*** Begin section ***

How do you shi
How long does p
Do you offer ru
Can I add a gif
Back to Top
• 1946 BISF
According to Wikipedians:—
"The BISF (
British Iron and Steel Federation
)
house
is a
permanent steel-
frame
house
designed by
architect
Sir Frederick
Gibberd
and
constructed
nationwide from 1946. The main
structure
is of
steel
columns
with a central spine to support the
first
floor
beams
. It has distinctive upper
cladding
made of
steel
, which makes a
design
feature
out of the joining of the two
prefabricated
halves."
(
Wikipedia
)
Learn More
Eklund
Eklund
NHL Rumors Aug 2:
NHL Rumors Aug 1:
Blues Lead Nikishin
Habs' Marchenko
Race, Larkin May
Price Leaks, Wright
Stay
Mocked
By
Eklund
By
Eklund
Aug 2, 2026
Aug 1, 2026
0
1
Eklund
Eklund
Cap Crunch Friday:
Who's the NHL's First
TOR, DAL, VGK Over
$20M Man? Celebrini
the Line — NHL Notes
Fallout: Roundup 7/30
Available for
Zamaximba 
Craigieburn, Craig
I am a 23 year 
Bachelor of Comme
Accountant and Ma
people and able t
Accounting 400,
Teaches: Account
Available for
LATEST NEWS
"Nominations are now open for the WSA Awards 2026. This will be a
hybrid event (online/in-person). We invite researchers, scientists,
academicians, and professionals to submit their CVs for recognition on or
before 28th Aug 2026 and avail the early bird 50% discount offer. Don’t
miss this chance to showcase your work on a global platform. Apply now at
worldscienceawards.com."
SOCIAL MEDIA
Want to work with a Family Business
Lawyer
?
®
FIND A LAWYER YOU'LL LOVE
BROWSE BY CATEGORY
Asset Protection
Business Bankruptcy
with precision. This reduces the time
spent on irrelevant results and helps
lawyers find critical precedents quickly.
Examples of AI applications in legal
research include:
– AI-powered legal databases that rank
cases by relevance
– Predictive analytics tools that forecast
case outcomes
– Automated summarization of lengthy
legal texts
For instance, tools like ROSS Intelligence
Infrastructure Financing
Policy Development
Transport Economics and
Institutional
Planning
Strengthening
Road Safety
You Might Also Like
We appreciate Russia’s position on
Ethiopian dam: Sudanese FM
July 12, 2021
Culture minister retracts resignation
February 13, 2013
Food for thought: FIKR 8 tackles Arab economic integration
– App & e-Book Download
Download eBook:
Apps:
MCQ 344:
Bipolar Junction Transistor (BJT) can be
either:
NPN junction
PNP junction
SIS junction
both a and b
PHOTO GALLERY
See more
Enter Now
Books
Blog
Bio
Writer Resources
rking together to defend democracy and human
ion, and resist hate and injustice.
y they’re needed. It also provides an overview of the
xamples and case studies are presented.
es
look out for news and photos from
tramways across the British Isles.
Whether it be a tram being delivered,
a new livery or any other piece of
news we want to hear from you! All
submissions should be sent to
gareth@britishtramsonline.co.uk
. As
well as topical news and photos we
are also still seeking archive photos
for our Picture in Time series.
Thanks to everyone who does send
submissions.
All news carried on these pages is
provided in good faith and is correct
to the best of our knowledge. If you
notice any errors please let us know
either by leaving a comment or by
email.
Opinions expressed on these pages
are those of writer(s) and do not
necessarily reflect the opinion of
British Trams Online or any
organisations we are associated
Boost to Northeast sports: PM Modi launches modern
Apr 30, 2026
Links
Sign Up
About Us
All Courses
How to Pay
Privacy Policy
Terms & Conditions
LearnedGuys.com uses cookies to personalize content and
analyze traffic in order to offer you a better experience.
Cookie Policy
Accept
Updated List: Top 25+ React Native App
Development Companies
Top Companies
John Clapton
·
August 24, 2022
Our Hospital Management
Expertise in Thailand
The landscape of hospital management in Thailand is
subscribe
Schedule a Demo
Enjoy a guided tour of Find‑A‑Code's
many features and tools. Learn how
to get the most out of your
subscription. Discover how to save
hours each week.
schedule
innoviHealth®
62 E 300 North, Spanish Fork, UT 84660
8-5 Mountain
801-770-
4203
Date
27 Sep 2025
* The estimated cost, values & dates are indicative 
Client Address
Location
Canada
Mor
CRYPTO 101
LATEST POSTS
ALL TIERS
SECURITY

*** End section ***

TASK DESCRIPTION: Format the text of every entry above as a JSON list of strings, with one string per line and blank lines omitted.

TASK ANSWER:
[
  "How do you shi",
  "How long does p",
  "Do you offer ru",
  "Can I add a gif",
  "Back to Top",
  "• 1946 BISF",
  "According to Wikipedians:—",
  "\"The BISF (",
  "British Iron and Steel Federation",
  ")",
  "house",
  "is a",
  "permanent steel-",
  "frame",
  "house",
  "designed by",
  "architect",
  "Sir Frederick",
  "Gibberd",
  "and",
  "constructed",
  "nationwide from 1946. The main",
  "structure",
  "is of",
  "steel",
  "columns",
  "with a central spine to support the",
  "first",
  "floor",
  "beams",
  ". It has distinctive upper",
  "cladding",
  "made of",
  "steel",
  ", which makes a",
  "design",
  "feature",
  "out of the joining of the two",
  "prefabricated",
  "halves.\"",
  "(",
  "Wikipedia",
  ")",
  "Learn More",
  "Eklund",
  "Eklund",
  "NHL Rumors Aug 2:",
  "NHL Rumors Aug 1:",
  "Blues Lead Nikishin",
  "Habs' Marchenko",
  "Race, Larkin May",
  "Price Leaks, Wright",
  "Stay",
  "Mocked",
  "By",
  "Eklund",
  "By",
  "Eklund",
  "Aug 2, 2026",
  "Aug 1, 2026",
  "0",
  "1",
  "Eklund",
  "Eklund",
  "Cap Crunch Friday:",
  "Who's the NHL's First",
  "TOR, DAL, VGK Over",
  "$20M Man? Celebrini",
  "the Line — NHL Notes",
  "Fallout: Roundup 7/30",
  "Available for",
  "Zamaximba ",
  "Craigieburn, Craig",
  "I am a 23 year ",
  "Bachelor of Comme",
  "Accountant and Ma",
  "people and able t",
  "Accounting 400,",
  "Teaches: Account",
  "Available for",
  "LATEST NEWS",
  "\"Nominations are now open for the WSA Awards 2026. This will be a",
  "hybrid event (online/in-person). We invite researchers, scientists,",
  "academicians, and professionals to submit their CVs for recognition on or",
  "before 28th Aug 2026 and avail the early bird 50% discount offer. Don’t",
  "miss this chance to showcase your work on a global platform. Apply now at",
  "worldscienceawards.com.\"",
  "SOCIAL MEDIA",
  "Want to work with a Family Business",
  "Lawyer",
  "?",
  "®",
  "FIND A LAWYER YOU'LL LOVE",
  "BROWSE BY CATEGORY",
  "Asset Protection",
  "Business Bankruptcy",
  "with precision. This reduces the time",
  "spent on irrelevant results and helps",
  "lawyers find critical precedents quickly.",
  "Examples of AI applications in legal",
  "research include:",
  "– AI-powered legal databases that rank",
  "cases by relevance",
  "– Predictive analytics tools that forecast",
  "case outcomes",
  "– Automated summarization of lengthy",
  "legal texts",
  "For instance, tools like ROSS Intelligence",
  "Infrastructure Financing",
  "Policy Development",
  "Transport Economics and",
  "Institutional",
  "Planning",
  "Strengthening",
  "Road Safety",
  "You Might Also Like",
  "We appreciate Russia’s position on",
  "Ethiopian dam: Sudanese FM",
  "July 12, 2021",
  "Culture minister retracts resignation",
  "February 13, 2013",
  "Food for thought: FIKR 8 tackles Arab economic integration",
  "– App & e-Book Download",
  "Download eBook:",
  "Apps:",
  "MCQ 344:",
  "Bipolar Junction Transistor (BJT) can be",
  "either:",
  "NPN junction",
  "PNP junction",
  "SIS junction",
  "both a and b",
  "PHOTO GALLERY",
  "See more",
  "Enter Now",
  "Books",
  "Blog",
  "Bio",
  "Writer Resources",
  "rking together to defend democracy and human",
  "ion, and resist hate and injustice.",
  "y they’re needed. It also provides an overview of the",
  "xamples and case studies are presented.",
  "es",
  "look out for news and photos from",
  "tramways across the British Isles.",
  "Whether it be a tram being delivered,",
  "a new livery or any other piece of",
  "news we want to hear from you! All",
  "submissions should be sent to",
  "gareth@britishtramsonline.co.uk",
  ". As",
  "well as topical news and photos we",
  "are also still seeking archive photos",
  "for our Picture in Time series.",
  "Thanks to everyone who does send",
  "submissions.",
  "All news carried on these pages is",
  "provided in good faith and is correct",
  "to the best of our knowledge. If you",
  "notice any errors please let us know",
  "either by leaving a comment or by",
  "email.",
  "Opinions expressed on these pages",
  "are those of writer(s) and do not",
  "necessarily reflect the opinion of",
  "British Trams Online or any",
  "organisations we are associated",
  "Boost to Northeast sports: PM Modi launches modern",
  "Apr 30, 2026",
  "Links",
  "Sign Up",
  "About Us",
  "All Courses",
  "How to Pay",
  "Privacy Policy",
  "Terms & Conditions",
  "LearnedGuys.com uses cookies to personalize content and",
  "analyze traffic in order to offer you a better experience.",
  "Cookie Policy",
  "Accept",
  "Updated List: Top 25+ React Native App",
  "Development Companies",
  "Top Companies",
  "John Clapton",
  "·",
  "August 24, 2022",
  "Our Hospital Management",
  "Expertise in Thailand",
  "The landscape of hospital management in Thailand is",
  "subscribe",
  "Schedule a Demo",
  "Enjoy a guided tour of Find‑A‑Code's",
  "many features and tools. Learn how",
  "to get the most out of your",
  "subscription. Discover how to save",
  "hours each week.",
  "schedule",
  "innoviHealth®",
  "62 E 300 North, Spanish Fork, UT 84660",
  "8-5 Mountain",
  "801-770-",
  "4203",
  "Date",
  "27 Sep 2025",
  "* The estimated cost, values & dates are indicative ",
  "Client Address",
  "Location",
  "Canada",
  "Mor",
  "CRYPTO 101",
  "LATEST POSTS",
  "ALL TIERS",
  "SECURITY"
]